Yvann Alexandre et Harold Rhéaume : Sous le signe du lien
Scène

Yvann Alexandre et Harold Rhéaume : Sous le signe du lien

Le Québécois Harold Rhéaume et le Français Yvann Alexandre se risquent à l’hybridation de leurs signatures chorégraphiques dans Jumeaux. Une oeuvre en trois volets sur ce qui nous sépare et ce qui nous rassemble.

C’est à l’occasion d’un séjour de ressourcement au Québec qu’Yvann Alexandre rencontre Harold Rhéaume, en 2004. D’emblée rapprochés par des préoccupations similaires, les deux hommes amorcent une série d’échanges professionnels franco-québécois qui vont s’échelonner sur plusieurs années avant que naisse le désir d’une création commune.

"Nos langages artistiques sont en totale opposition, mais nous avons de nombreux points communs, comme un souci particulier de la transition et un amour vraiment confiant envers le mouvement: nous ne ressentons pas le besoin d’utiliser du texte ou des arts conceptuels visuels, commente Alexandre. Cette rencontre en studio est une aventure unique, déroutante, complexe, mais ô combien oxygénante."

Avant de montrer cette oeuvre hybride, un quatuor de 40 minutes intitulé Les Fractions, les deux créateurs ont voulu affirmer leurs signatures respectives. Jumeaux est donc un programme triple dans lequel Alexandre signe Homogène Duo, une pièce inspirée du mythe de Narcisse et dans laquelle un individu dialogue avec son reflet. Quant à Rhéaume, il y étudie la fusion et la triangulation dans L’Autre. De styles très différents, quoique formels, les oeuvres sont traversées par les thèmes du double, du clone, de la similarité et de la différence. Car des différences, il y en a beaucoup entre les deux chorégraphes, et il n’a pas toujours été facile de composer avec elles.

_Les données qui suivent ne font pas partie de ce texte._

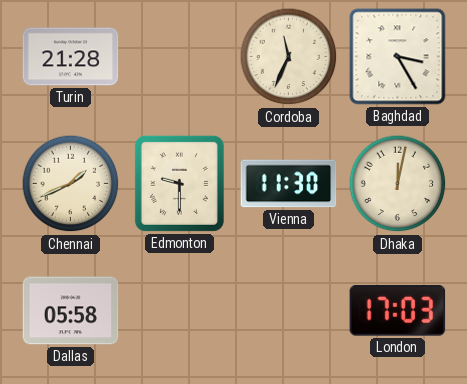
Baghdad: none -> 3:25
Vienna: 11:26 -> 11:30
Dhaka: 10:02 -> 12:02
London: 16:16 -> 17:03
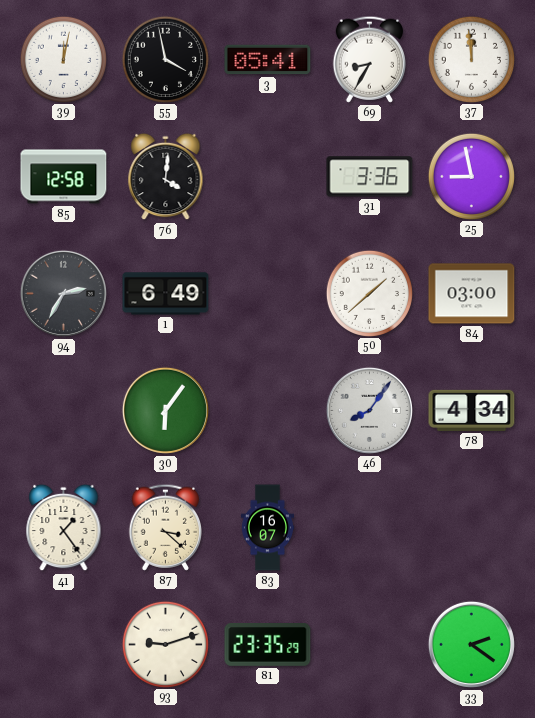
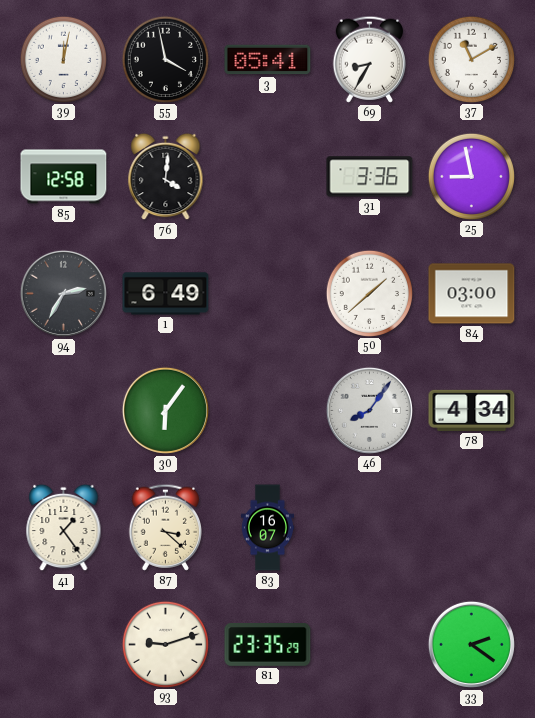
37: 11:59 -> 11:10
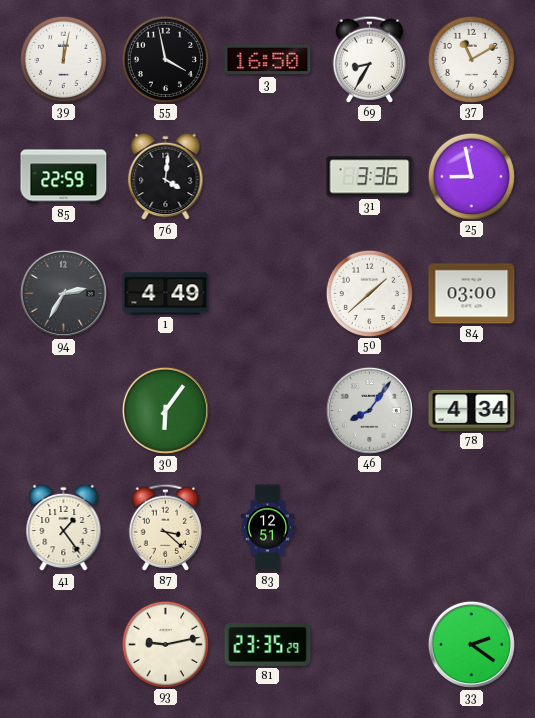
3: 05:41 -> 16:50
85: 12:58 -> 22:59
1: 6:49 -> 4:49
83: 16:07 -> 12:51
93: 9:12 -> 9:13
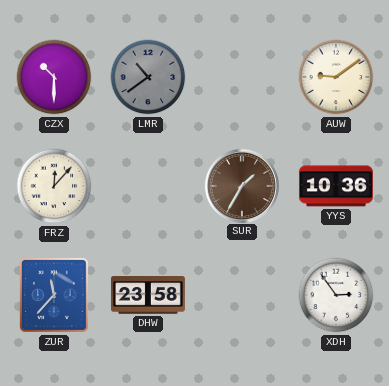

"La gestuelle d’Yvann est très écrite, tout est codifié, comme des partitions avec un abécédaire complet que ses danseurs connaissent très bien, explique Rhéaume. Il lui suffit de donner une indication pour qu’ils trouvent le positionnement, le placement dans le corps et la qualité du mouvement. Il y a eu un gros choc avec mes danseurs. À l’inverse, je suis plus instinctif et spontané dans ma démarche: je laisse jaillir le mouvement dans mon corps avant de le transmettre, et l’implication de l’interprète dans ma gestuelle est importante. Ça demande plus de temps, ce qui, en studio, tout à coup, sous le regard des Français, créait une tension, un stress…"

"J’ai ressenti exactement le même type de sentiments, confie Alexandre. J’aurais aimé pouvoir improviser et répondre instinctivement aux instantanés de mon ami Harold. Pour moi, ça a été une course contre la montre: j’avais la nuit pour finir des partitions pour être sûr d’être tranquille et serein le lendemain… En fait, on s’est associés parce qu’on est différents dans nos langages et nos processus, et on s’est rendu compte que seules les finalités étaient importantes. On passe par des chemins différents, mais on travaille l’un et autre pour que le geste soit le plus juste possible."

Entre partage et questionnements, les deux chorégraphes pensent avoir réussi une véritable fusion, cherchant sans cesse des solutions pour faire cohabiter leurs signatures sans jamais perdre leur intégrité. Au fil du temps, les six danseurs sont parvenus à s’accorder pour former un tout homogène. Et pour que la rencontre soit totale, il y a eu aussi mélange des équipes administratives, techniques et créatives. Une oeuvre qui témoigne d’une prise de risques et d’un engagement total de la part de tous.